New in version 0.3.0.

Parameters
  • Universe (Universe) – a MDAnalysis.core.groups.Universe (the atomgroups must belong to this Universe)

  • atomgroups (tuple of AtomGroup) – atomgroups that are iterated in parallel

_results

The raw data from each process are stored as a list of lists, with each sublist containing the return values from pmda.parallel.ParallelAnalysisBase._single_frame().

Type

list

readonly_attributes()

Set the attributes of this class to be read only

Useful to avoid the class being modified when passing it around.

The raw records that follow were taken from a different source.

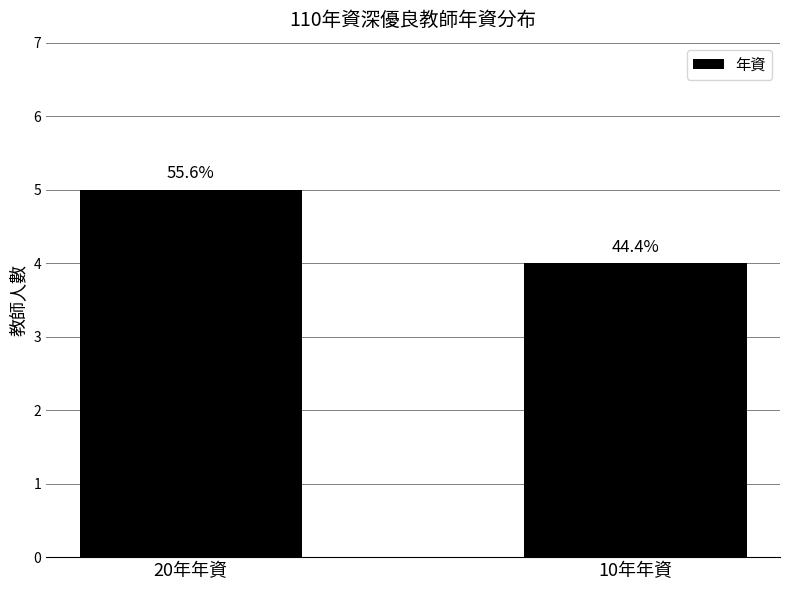

True or false: the data shows 8 at 20年年資.

False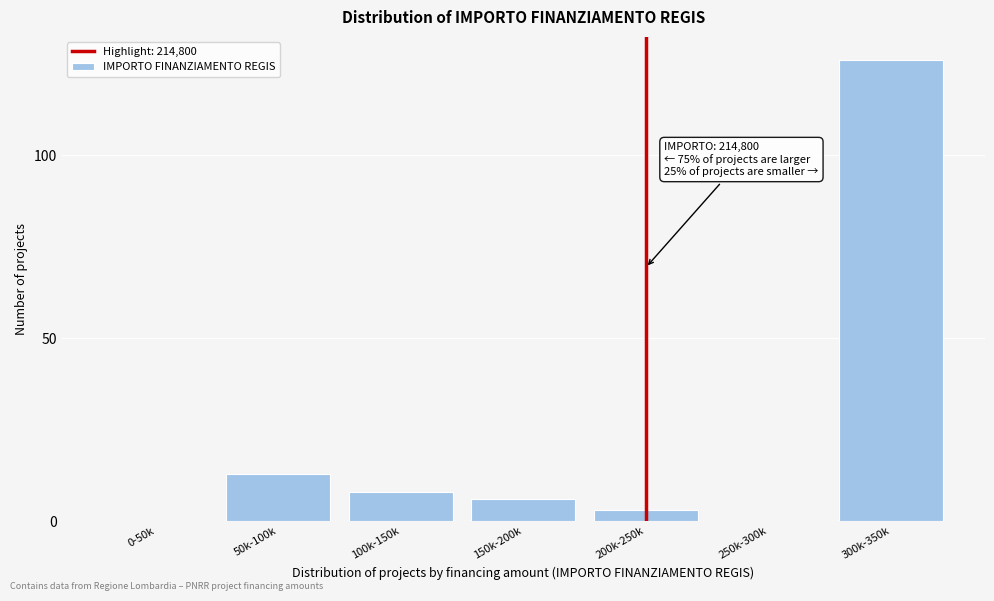

Reading left to right, list all the values displayed in this chart.

0-50k=0	50k-100k=13	100k-150k=8	150k-200k=6	200k-250k=3	250k-300k=0	300k-350k=126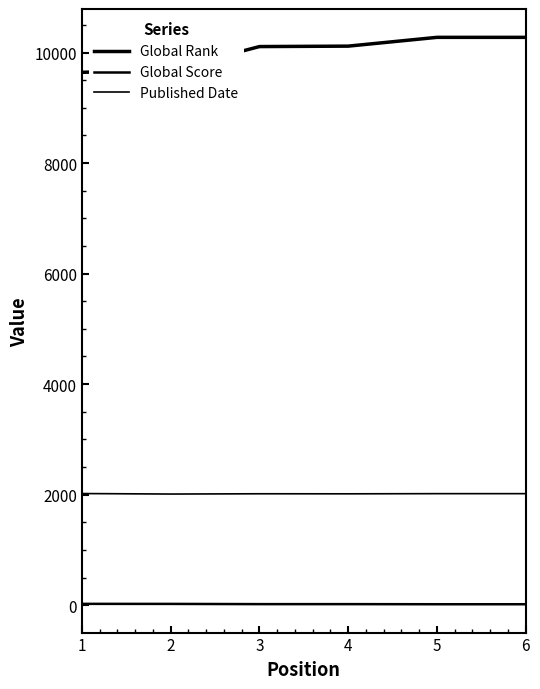

How many lines are shown in the chart?

3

To be used as a context manager:

with analysis.readonly_attributes():
    some_function(analysis)
run(start=None, stop=None, step=None, n_jobs=1, n_blocks=None)

Perform the calculation

Parameters
  • start (int, optional) – start frame of analysis

  • stop (int, optional) – stop frame of analysis

  • step (int, optional) – number of frames to skip between each analysed frame

  • n_jobs (int, optional) – number of jobs to start, if -1 use number of logical cpu cores. This argument will be ignored when the distributed scheduler is used

  • n_blocks (int, optional) – number of blocks to divide trajectory into. If None set equal to n_jobs or number of available workers in scheduler.

See also

MDAnalysis.analysis.rms.RMSF